[Extracted page text data]
########
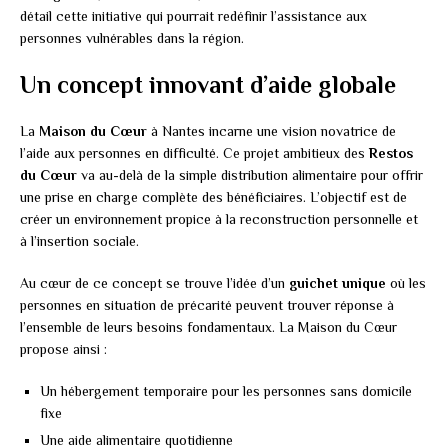
détail cette initiative qui pourrait redéfinir l’assistance aux
personnes vulnérables dans la région.
Un concept innovant d’aide globale
La
Maison du Cœur
à Nantes incarne une vision novatrice de
l’aide aux personnes en difficulté. Ce projet ambitieux des
Restos
du Cœur
va au-delà de la simple distribution alimentaire pour offrir
une prise en charge complète des bénéficiaires. L’objectif est de
créer un environnement propice à la reconstruction personnelle et
à l’insertion sociale.
Au cœur de ce concept se trouve l’idée d’un
guichet unique
où les
personnes en situation de précarité peuvent trouver réponse à
l’ensemble de leurs besoins fondamentaux. La Maison du Cœur
propose ainsi :
Un hébergement temporaire pour les personnes sans domicile
fixe
Une aide alimentaire quotidienne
########
List each line of the records that contains the string "concept". Case counts.

Un concept innovant d’aide globale
Au cœur de ce concept se trouve l’idée d’un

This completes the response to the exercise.